Data under study START
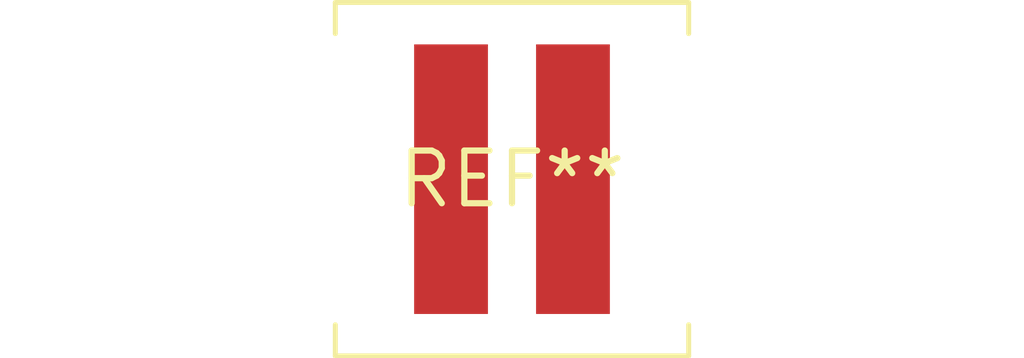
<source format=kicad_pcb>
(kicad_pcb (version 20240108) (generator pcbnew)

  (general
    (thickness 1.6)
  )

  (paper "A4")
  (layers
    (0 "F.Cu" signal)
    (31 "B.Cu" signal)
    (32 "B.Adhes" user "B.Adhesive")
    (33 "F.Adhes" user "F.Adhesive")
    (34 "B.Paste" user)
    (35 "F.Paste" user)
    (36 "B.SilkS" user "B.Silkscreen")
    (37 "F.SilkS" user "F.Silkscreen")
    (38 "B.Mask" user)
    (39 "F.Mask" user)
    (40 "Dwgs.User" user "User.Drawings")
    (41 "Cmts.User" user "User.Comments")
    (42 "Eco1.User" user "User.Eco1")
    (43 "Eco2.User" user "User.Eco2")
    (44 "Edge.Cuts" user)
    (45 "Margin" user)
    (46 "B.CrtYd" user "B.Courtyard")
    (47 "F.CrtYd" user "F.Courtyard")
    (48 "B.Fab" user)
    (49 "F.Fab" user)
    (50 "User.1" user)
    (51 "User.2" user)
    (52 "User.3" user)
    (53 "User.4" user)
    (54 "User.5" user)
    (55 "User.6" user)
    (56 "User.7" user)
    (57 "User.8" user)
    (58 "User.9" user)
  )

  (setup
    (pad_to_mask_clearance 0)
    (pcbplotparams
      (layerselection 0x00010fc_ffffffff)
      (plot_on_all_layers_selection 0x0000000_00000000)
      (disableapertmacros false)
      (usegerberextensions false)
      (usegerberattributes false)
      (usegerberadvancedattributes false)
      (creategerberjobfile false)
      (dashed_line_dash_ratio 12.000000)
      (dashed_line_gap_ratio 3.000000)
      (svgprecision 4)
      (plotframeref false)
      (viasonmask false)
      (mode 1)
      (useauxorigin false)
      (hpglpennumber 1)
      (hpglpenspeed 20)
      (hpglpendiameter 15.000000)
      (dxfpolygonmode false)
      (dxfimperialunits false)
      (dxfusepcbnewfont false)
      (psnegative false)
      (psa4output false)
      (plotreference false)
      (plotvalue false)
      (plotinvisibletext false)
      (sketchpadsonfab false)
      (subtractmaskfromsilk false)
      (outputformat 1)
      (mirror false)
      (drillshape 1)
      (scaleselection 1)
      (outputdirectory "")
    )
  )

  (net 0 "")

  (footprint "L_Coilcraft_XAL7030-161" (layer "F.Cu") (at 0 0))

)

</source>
Data under study END
Data under study START
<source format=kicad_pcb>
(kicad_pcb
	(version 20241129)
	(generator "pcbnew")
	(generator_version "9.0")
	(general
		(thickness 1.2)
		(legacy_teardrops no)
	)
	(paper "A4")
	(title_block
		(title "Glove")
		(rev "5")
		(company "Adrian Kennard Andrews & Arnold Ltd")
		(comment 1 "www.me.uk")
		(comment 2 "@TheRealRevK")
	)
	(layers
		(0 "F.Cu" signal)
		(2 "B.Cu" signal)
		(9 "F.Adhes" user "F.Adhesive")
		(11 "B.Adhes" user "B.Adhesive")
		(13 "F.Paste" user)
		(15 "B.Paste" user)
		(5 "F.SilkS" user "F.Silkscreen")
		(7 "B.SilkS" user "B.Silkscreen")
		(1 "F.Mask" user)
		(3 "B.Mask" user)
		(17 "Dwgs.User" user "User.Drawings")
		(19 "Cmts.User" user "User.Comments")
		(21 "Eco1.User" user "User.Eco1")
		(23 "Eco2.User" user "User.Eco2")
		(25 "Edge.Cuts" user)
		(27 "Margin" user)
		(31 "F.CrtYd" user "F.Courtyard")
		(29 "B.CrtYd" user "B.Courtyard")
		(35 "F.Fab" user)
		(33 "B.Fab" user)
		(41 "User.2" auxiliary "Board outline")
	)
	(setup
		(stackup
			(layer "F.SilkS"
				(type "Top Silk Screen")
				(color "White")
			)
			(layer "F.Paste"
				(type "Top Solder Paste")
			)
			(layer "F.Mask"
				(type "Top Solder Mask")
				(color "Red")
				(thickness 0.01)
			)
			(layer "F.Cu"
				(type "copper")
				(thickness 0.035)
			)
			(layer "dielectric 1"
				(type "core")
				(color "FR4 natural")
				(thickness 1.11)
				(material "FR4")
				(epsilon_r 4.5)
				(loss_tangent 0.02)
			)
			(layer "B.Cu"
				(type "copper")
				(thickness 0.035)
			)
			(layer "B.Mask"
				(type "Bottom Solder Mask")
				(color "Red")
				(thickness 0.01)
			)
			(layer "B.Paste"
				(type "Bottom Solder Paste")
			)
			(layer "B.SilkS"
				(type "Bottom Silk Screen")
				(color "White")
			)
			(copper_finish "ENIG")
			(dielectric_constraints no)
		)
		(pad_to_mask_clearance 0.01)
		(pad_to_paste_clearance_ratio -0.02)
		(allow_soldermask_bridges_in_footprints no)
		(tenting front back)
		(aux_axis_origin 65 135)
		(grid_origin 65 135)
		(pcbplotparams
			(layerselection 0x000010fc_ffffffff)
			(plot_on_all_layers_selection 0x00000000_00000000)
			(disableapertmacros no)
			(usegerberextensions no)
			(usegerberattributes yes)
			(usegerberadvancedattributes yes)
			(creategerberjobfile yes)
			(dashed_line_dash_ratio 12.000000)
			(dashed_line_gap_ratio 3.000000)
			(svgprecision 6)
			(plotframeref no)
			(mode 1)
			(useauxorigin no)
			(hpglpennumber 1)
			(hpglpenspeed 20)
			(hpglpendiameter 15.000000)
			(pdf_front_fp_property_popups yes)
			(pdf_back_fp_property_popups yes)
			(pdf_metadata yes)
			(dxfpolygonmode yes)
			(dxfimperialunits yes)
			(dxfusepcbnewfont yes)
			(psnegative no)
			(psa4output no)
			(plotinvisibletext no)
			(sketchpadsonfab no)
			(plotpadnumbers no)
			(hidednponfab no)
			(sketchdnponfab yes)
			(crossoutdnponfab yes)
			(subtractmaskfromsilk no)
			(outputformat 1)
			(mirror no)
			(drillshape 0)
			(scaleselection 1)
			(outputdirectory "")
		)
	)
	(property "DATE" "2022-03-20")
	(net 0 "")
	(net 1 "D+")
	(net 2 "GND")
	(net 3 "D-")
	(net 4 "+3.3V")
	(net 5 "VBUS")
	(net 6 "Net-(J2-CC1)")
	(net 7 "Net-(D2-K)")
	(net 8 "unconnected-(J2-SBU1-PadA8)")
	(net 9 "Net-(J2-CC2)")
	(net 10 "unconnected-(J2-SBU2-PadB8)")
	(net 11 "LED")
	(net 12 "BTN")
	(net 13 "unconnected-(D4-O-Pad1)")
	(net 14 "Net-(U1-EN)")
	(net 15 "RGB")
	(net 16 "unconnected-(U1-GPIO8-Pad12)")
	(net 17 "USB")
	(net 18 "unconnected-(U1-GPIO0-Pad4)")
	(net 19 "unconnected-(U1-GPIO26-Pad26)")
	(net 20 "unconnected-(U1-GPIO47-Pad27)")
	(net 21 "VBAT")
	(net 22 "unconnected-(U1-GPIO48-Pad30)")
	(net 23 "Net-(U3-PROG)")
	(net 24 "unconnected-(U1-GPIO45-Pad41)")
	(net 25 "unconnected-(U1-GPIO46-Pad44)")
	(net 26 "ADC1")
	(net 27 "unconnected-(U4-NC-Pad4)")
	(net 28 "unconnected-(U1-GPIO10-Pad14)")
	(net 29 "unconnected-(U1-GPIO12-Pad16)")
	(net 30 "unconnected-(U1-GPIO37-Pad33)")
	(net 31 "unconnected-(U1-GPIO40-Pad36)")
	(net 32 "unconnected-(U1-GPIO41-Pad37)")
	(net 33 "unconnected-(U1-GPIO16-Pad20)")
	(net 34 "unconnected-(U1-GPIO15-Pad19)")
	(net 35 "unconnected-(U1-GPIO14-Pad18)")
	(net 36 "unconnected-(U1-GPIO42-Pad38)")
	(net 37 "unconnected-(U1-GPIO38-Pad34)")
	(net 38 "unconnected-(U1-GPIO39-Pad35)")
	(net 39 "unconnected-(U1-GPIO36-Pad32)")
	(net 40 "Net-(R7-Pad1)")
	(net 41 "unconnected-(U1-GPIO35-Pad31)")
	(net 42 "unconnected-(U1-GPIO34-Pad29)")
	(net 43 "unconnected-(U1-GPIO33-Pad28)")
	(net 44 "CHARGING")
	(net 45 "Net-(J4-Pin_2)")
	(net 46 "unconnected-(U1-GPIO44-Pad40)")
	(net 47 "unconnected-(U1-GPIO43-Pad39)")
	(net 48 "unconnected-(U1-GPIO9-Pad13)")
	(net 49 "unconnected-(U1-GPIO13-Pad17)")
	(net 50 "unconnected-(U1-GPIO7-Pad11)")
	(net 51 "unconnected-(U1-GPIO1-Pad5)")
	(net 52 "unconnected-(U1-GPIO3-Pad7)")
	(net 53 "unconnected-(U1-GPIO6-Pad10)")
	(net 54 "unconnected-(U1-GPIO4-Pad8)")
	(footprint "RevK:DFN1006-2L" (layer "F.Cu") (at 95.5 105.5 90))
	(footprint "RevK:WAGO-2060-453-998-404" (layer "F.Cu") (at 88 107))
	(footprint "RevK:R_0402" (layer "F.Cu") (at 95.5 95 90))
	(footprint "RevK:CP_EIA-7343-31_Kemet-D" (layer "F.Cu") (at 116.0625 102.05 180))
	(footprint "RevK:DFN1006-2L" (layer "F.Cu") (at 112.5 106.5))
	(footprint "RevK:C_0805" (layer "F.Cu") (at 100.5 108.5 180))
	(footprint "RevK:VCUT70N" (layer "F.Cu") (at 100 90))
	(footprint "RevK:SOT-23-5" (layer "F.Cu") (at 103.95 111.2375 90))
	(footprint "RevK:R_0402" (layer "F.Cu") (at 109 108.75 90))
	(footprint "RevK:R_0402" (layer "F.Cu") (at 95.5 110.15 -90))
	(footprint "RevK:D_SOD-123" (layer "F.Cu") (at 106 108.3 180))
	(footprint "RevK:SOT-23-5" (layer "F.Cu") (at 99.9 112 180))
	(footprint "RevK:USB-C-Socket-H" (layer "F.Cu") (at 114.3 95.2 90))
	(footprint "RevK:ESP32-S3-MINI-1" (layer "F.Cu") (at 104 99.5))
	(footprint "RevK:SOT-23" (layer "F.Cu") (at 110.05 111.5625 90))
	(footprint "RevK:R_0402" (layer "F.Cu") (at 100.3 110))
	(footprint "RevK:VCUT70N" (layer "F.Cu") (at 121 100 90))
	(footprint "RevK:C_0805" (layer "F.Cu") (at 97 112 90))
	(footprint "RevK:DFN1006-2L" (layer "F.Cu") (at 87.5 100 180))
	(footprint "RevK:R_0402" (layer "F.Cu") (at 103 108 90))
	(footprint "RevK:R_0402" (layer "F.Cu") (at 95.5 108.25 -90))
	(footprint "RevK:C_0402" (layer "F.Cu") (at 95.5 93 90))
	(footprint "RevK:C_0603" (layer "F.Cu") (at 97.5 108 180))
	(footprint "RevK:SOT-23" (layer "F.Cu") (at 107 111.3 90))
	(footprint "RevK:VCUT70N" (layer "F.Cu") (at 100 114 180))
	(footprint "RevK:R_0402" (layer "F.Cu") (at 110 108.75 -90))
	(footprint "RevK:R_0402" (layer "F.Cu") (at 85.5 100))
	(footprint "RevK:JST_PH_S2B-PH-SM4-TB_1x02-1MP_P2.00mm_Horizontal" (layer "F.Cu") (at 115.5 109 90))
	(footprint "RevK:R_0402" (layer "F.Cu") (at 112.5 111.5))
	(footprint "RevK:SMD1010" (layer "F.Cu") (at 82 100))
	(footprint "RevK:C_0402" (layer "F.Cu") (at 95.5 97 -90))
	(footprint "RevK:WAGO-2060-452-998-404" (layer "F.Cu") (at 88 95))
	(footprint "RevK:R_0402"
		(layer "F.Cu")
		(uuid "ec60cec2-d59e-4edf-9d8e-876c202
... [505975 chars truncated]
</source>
Data under study END
• Instructions to follow: Match on "sketchpadsonfab": copy every line in the records that has it.

• Solution to this exercise:
      (sketchpadsonfab false)
			(sketchpadsonfab no)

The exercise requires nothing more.